Using Aspose.Words 22.3. I create PDF/A-1a documents, and the resulting PDFs are tested with PAC3 (Die Barrierefreiheit von PDF-Dokumenten und die Missverständnisse zu PAC - Stiftung "Zugang für alle" ) for accessibility. But both detect figure elements without alternative text, but I guess, the element should not be a figure but an artifact instead.
This is a similar problem as the one which was solved with WORDSNET-21521 last year.

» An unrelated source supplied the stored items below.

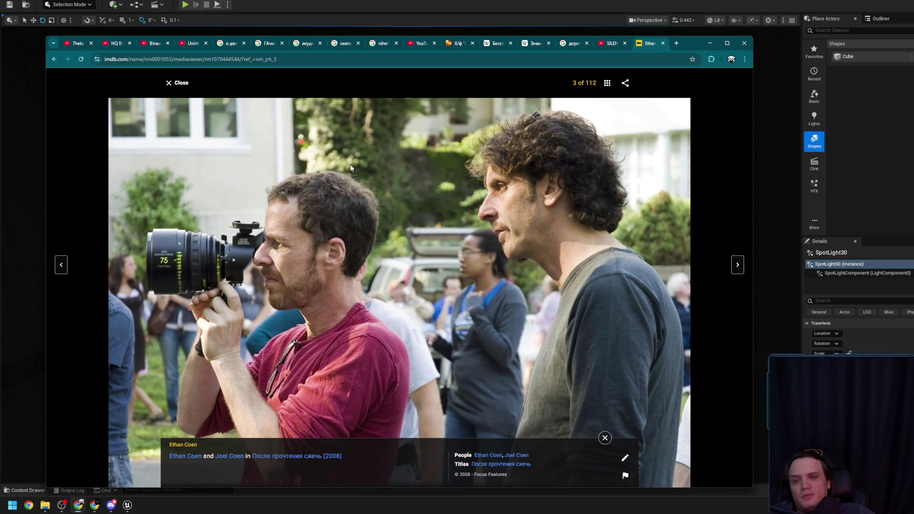
pyautogui.click(181, 83)
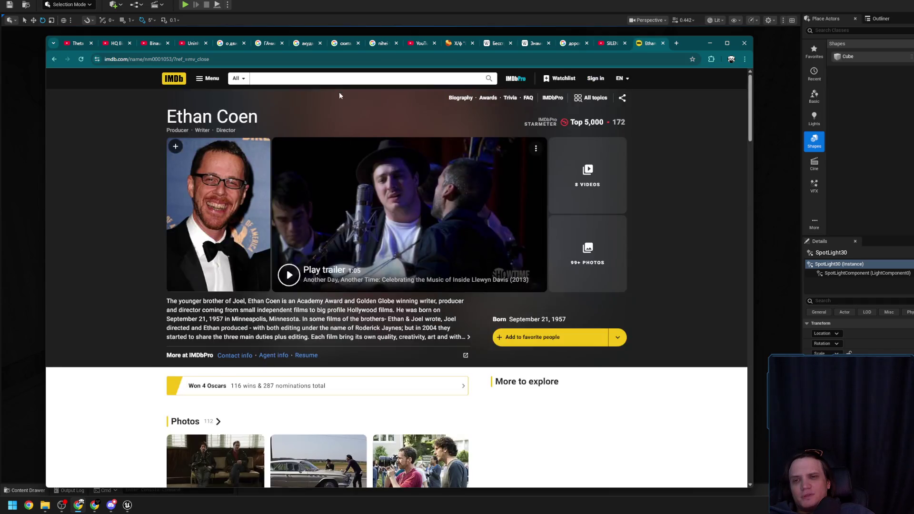
pyautogui.click(331, 79)
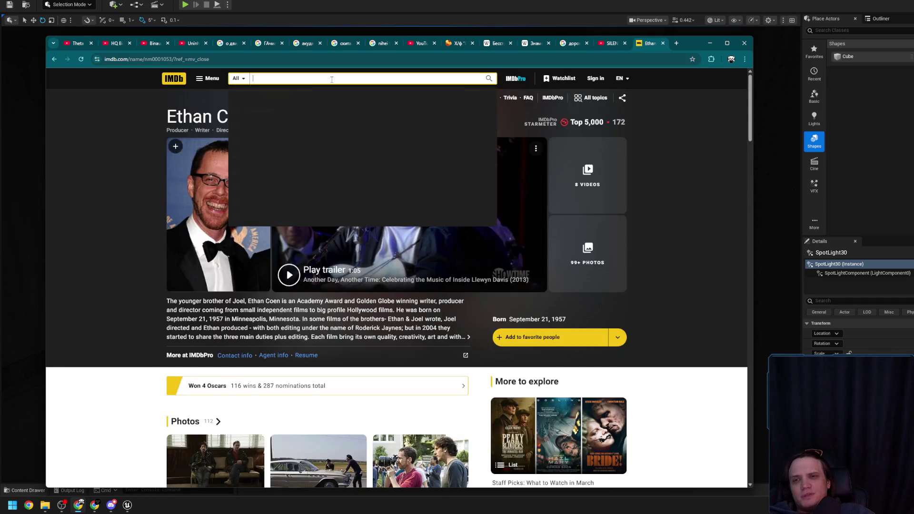
# Step: Search IMDb for 'бруно' and open the 2009 film Бруно
pyautogui.write(',h')
pyautogui.press('BackSpace')
pyautogui.press('BackSpace')
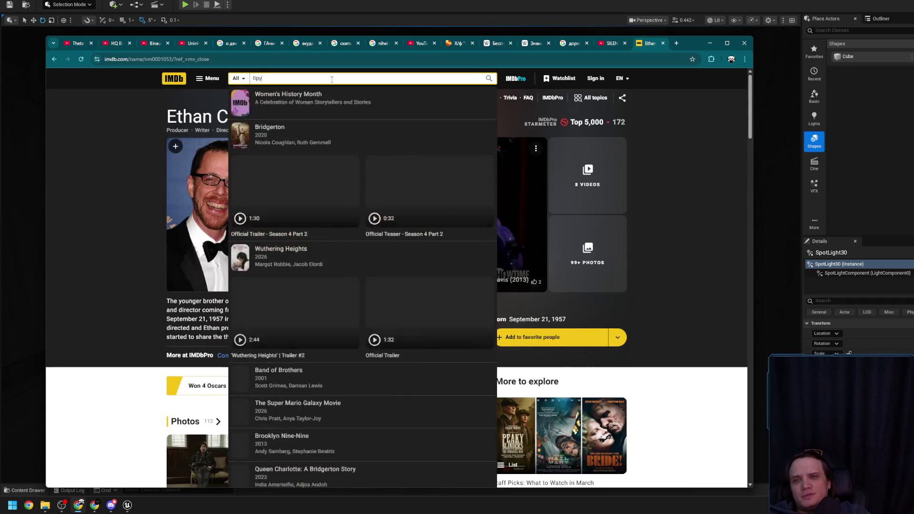
pyautogui.write('бруно')
pyautogui.press('Return')
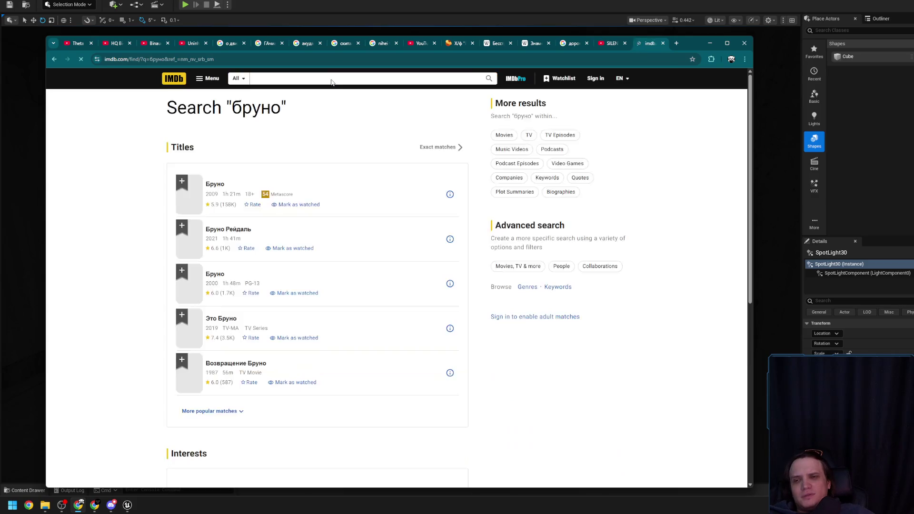
pyautogui.click(219, 186)
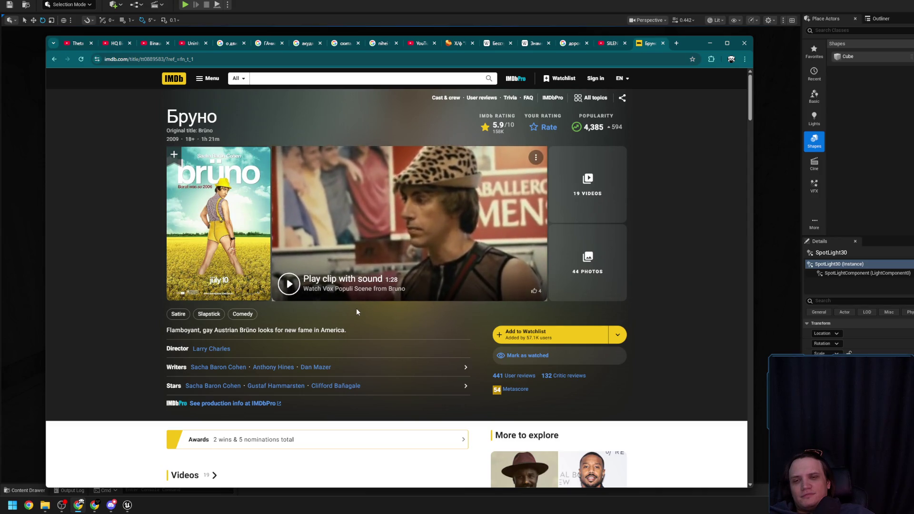
pyautogui.click(220, 370)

Attached are input and output files and a screenshot of a PAC3 check: 4055.zip (245.5 KB)

KInd regards!

@dvtdaten The mentioned issue has been resolved in 21.5 version of Aspose.Words.
In your case, the problem occurs because images in your document actually do not have alternative text. You can set it programmatically. For example see the following code:

Document doc = new Document("C:\\Temp\\in1.docx");

Iterable<Shape> shapes = doc.getChildNodes(NodeType.SHAPE,true);
for(Shape s : shapes)
    if(s.getAlternativeText() == "")
        s.setAlternativeText("This is an image");

PdfSaveOptions opt = new PdfSaveOptions();
doc.save("C:\\Temp\\out.pdf", opt);

Here is the result of PDF check:

Hello Alexey!

Yes, that workaround fixes the accessibility check, but the problem is, that some of that shapes are not images, they are textboxes. Therefore I referenced WORDSNET-21521 .

@dvtdaten Thank you for additional information. As i already mentioned the referenced issue has been fixed few releases ago. In your case you can filter shapes with images using condition like this:

for(Shape s : shapes)
    if(s.hasImage() && s.getAlternativeText() == "")
        s.setAlternativeText("This is an image");

I referenced WORDSNET-21521 because I had the same problem there, this post PDF/A-1a Fails Accessibility Check | DOCX to PDF Conversion using .NET - #12 by tahir.manzoor and my respose apply to the the current case too, I guess: The element with the text “DVT - Daten-Verarbeitung-Tirol GmbH” for example should not be a figure, but an artifact instead.

@dvtdaten As I can see MS Word also exports textboxes as figures structure elements in PDF, so Aspose.Words behavior seems to be correct here.